Published online by Cambridge University Press: 05 April 2012
THE UNIVERSITIES OF THE BRITISH ISLES
Few Cambridge writers mentioned, or at all events valued, the other universities in the British Isles – apart from Oxford and perhaps Trinity College Dublin. But the ancient universities of Scotland, and new foundations in England and Ireland, were prominent in national discourse on the purposes of education and the best ways to organise it. They offered models that contrasted with Cambridge's collegiate tuition and narrow honours curriculum; at least compelling Cambridge to justify its ways, they excited debate and influenced its terms. Though their effect upon the reform movement is hard to measure, it was no less important for that.

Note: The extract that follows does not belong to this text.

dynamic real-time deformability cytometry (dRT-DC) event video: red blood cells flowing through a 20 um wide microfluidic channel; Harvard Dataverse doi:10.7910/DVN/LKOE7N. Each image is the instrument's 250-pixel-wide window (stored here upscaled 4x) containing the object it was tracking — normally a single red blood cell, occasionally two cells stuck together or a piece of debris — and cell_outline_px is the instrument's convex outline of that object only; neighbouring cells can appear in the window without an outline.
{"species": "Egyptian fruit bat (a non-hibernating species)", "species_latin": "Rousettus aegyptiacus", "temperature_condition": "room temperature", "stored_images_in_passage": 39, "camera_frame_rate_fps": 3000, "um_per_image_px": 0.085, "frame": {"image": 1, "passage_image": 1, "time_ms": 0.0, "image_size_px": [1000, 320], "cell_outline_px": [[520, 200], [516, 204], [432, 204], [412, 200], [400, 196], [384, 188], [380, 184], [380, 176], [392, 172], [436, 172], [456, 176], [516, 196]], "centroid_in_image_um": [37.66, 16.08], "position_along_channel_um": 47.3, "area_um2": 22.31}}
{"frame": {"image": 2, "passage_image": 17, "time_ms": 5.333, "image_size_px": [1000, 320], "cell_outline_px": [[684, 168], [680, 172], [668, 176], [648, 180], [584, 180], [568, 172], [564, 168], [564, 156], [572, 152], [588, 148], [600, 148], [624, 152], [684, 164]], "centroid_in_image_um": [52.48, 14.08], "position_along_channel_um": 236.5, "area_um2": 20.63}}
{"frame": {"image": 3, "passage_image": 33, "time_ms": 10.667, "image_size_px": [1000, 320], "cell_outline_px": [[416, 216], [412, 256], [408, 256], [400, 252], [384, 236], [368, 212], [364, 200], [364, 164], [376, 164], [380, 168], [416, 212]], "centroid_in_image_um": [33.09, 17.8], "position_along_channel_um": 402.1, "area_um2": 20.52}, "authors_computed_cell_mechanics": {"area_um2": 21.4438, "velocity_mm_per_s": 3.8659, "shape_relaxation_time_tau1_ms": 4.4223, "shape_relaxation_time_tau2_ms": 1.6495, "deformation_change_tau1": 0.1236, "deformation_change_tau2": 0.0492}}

The ancient universities of Scotland were in some fundamental ways quite different from Oxford and Cambridge. There were four (or strictly speaking five) universities, in Edinburgh, Glasgow, St Andrews, and Aberdeen. They were ‘non-collegiate’ in structure, apart from St Andrews, whose two colleges did not possess the endowments and power familiar in Cambridge. While the medical schools of Oxford and Cambridge were moribund in the eighteenth century, those in Edinburgh and Glasgow were famous for combining advanced scientific instruction with clinical experience in local hospitals. And while Cambridge's few outstanding contributions to scholarship were in the traditional field of classics, Scotland's intellectual adventurousness was famous; some leading figures in the European Enlightenment were professors, most notably Adam Smith, who was a professor at Glasgow.